You can define a web application to match a set of pages to a set filter criteria.

Specific web application metrics like sessions, pages, and AJAX calls can be seen from the APM UI in context of the web application entity. Graphs related to the web applications metrics can be seen from the Monitoring UI in context of the web application entity. For quick access to the data from web applications, select a web application via a global filter, which sets the context for further navigation in the APM or Monitoring UI.

View Web Application Metrics

From the Web Application metric page, you can access diagnostic data, Ajax calls, and Sessions in more detail.

  1. From the Monitoring menu, click Entities.
  2. Filter by APM Web Application Entity Types.
  3. Click on the APM Web Application Entity.

Click the Actions button to monitor Pages, Ajax calls, and Sessions related to the Web Application metric.

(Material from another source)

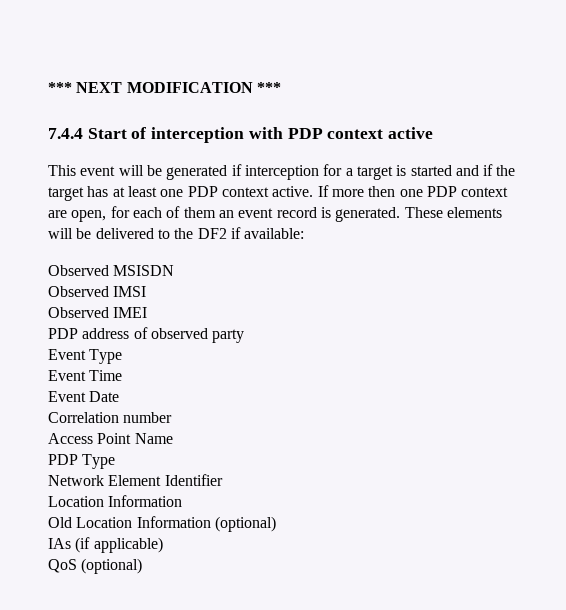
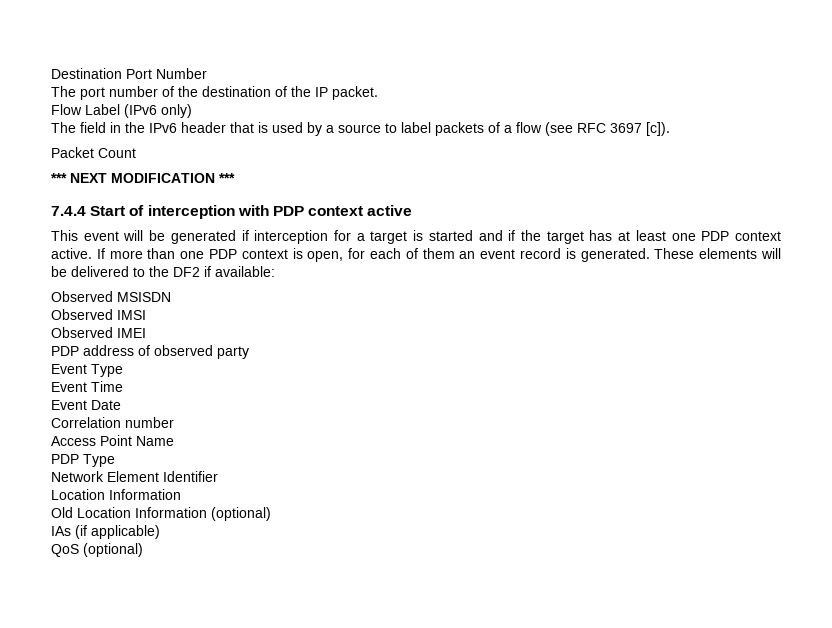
(48, 87) none -> [51,68,207,79] [51,86,378,100] [51,104,192,118] [51,122,670,136] [51,147,136,158] Destination Port Number // The port number of the destination of the IP packet. // Flow Label (IPv6 only) // The field in the IPv6 header that is used by a source to label packets of a flow (see RFC 3697 [c]). // Packet Count //
[368,186,509,197] [48,210,67,218] then one PDP context are -> [147,248,303,259] than one PDP context is

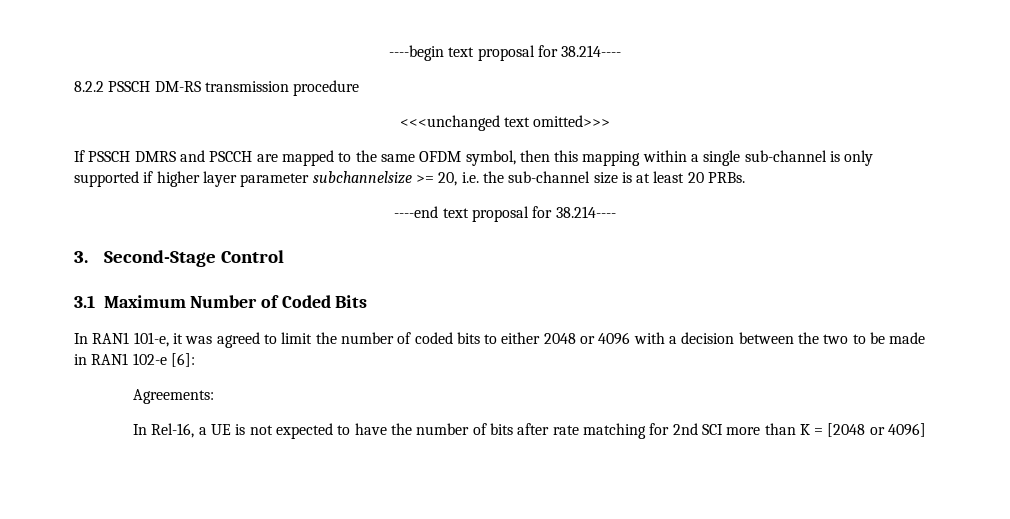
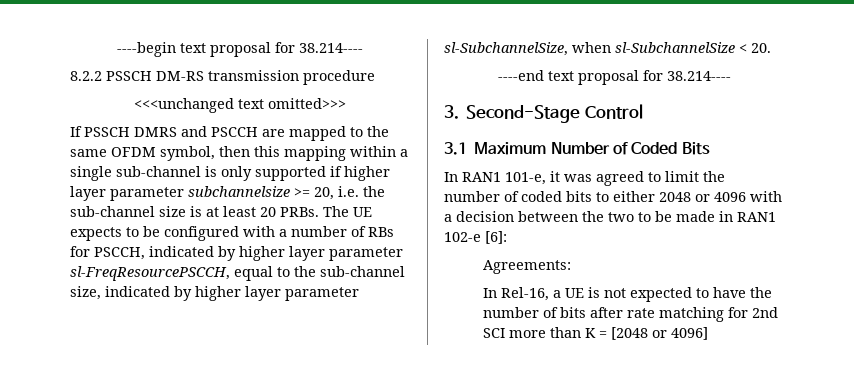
(746, 177) none -> [323,206,372,217] [70,226,394,241] [70,246,403,261] [70,266,405,281] [70,286,359,301] [444,42,771,56] The UE expects to be configured with a number of RBs for PSCCH, indicated by higher layer parameter sl-FreqResourcePSCCH, equal to the sub-channel size, indicated by higher layer parameter sl-SubchannelSize, when sl-SubchannelSize < 20.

View Web Application Pages

Visualize page data related to the Web Application using Oracle Application Performance Monitoring.

From the Web Application Pages UI, you can use different filters from the drop-down menu or use quick filters such as:
  • Load: This will show server requests that helped construct the page.
  • Partial: This will show end user interactions that triggered some update to the page through Ajax calls.
  • Full: This will show pages that modified the URL due to user activity, meaning that the updated pages can be bookmarked and are accessible in browser history.

Partial and Full page loads will be seen in the context of Single Page Applications (SPA), where Ajax calls are executed to update page content instead of loading a complete new page. These filters will offer links to the relevant server requests.